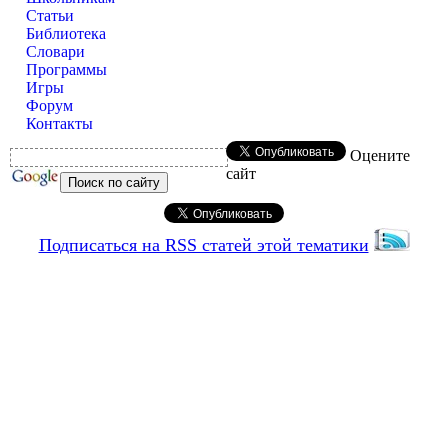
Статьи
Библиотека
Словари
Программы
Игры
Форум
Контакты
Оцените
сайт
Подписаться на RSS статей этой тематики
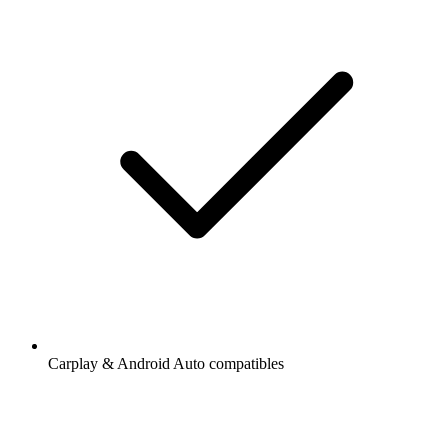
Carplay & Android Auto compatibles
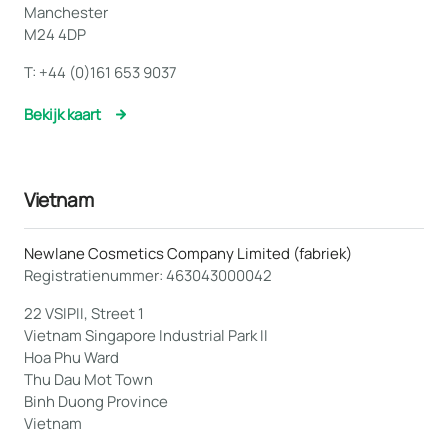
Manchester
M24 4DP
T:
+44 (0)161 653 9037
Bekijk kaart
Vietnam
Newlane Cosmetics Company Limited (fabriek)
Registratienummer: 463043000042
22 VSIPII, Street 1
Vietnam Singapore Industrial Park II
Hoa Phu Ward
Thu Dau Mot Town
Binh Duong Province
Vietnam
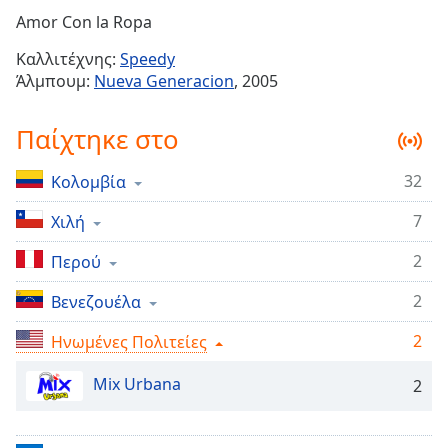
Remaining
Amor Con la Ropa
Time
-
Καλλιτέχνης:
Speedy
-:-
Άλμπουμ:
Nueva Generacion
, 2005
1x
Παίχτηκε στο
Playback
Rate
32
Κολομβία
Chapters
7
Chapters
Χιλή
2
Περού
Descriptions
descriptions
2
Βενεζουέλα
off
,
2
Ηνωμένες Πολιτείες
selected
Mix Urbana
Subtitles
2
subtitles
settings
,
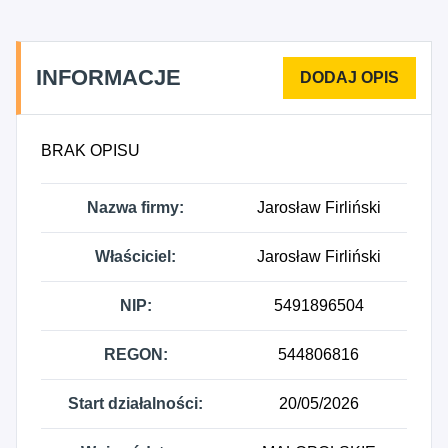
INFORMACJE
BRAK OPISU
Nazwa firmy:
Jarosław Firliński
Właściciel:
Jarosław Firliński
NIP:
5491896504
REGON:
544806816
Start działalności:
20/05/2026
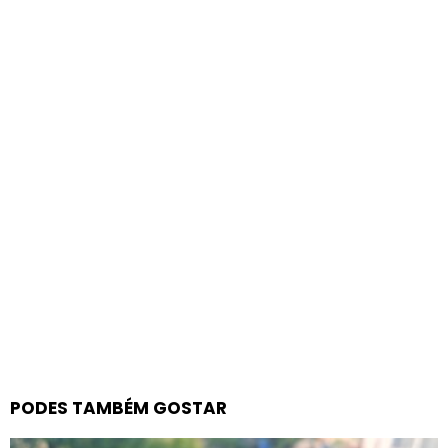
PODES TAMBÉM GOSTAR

TO DO: What the response needs is every entry, repeated exactly, and none of the pictures.

ANSWER BOX:
Статьи
Библиотека
Словари
Программы
Игры
Форум
Контакты
Оцените
сайт
Подписаться на RSS статей этой тематики
Carplay & Android Auto compatibles
Manchester
M24 4DP
T:
+44 (0)161 653 9037
Bekijk kaart
Vietnam
Newlane Cosmetics Company Limited (fabriek)
Registratienummer: 463043000042
22 VSIPII, Street 1
Vietnam Singapore Industrial Park II
Hoa Phu Ward
Thu Dau Mot Town
Binh Duong Province
Vietnam
Remaining
Amor Con la Ropa
Time
-
Καλλιτέχνης:
Speedy
-:-
Άλμπουμ:
Nueva Generacion
, 2005
1x
Παίχτηκε στο
Playback
Rate
32
Κολομβία
Chapters
7
Chapters
Χιλή
2
Περού
Descriptions
descriptions
2
Βενεζουέλα
off
,
2
Ηνωμένες Πολιτείες
selected
Mix Urbana
Subtitles
2
subtitles
settings
,
INFORMACJE
BRAK OPISU
Nazwa firmy:
Jarosław Firliński
Właściciel:
Jarosław Firliński
NIP:
5491896504
REGON:
544806816
Start działalności:
20/05/2026
PODES TAMBÉM GOSTAR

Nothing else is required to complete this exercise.